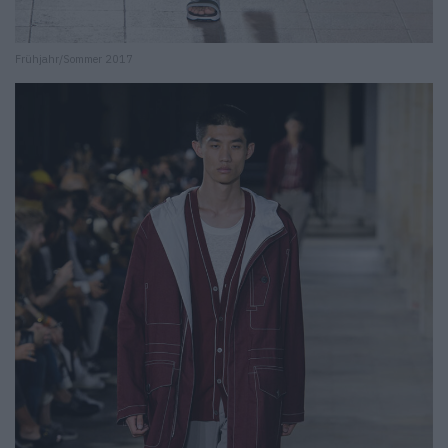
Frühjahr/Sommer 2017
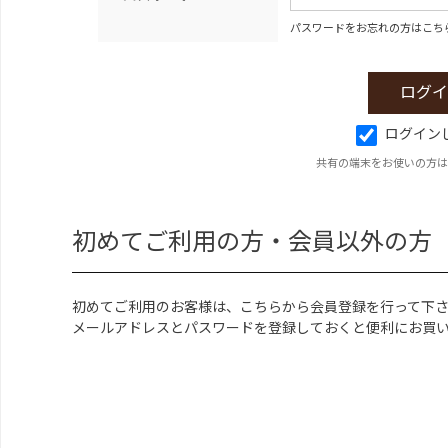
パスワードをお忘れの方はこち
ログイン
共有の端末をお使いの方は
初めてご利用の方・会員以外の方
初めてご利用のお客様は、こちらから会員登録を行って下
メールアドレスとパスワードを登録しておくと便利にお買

==

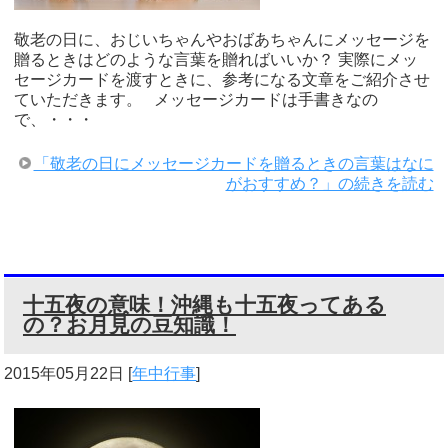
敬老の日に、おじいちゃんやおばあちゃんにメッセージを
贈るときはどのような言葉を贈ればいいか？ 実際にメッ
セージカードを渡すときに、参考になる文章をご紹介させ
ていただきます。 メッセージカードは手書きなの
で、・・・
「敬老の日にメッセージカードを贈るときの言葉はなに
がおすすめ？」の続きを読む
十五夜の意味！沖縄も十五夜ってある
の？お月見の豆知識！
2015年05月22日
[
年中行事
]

---

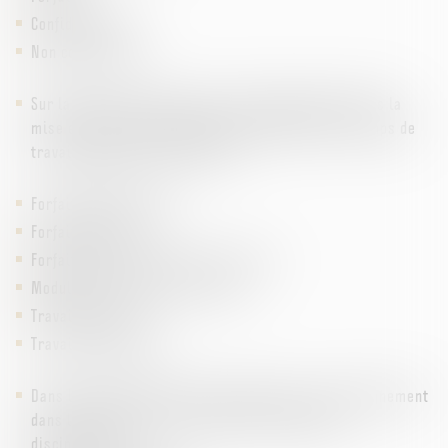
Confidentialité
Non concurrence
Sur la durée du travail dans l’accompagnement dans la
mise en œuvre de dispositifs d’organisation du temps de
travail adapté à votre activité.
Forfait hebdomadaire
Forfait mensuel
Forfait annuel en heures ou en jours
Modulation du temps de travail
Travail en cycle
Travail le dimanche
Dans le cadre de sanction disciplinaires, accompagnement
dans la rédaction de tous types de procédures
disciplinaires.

## [WHAT TO WORK ON]
Which lines above contain the word "accompagnement"? Copy all of them.

## [EXERCISE RESPONSE]
Sur la durée du travail dans l’accompagnement dans la
Dans le cadre de sanction disciplinaires, accompagnement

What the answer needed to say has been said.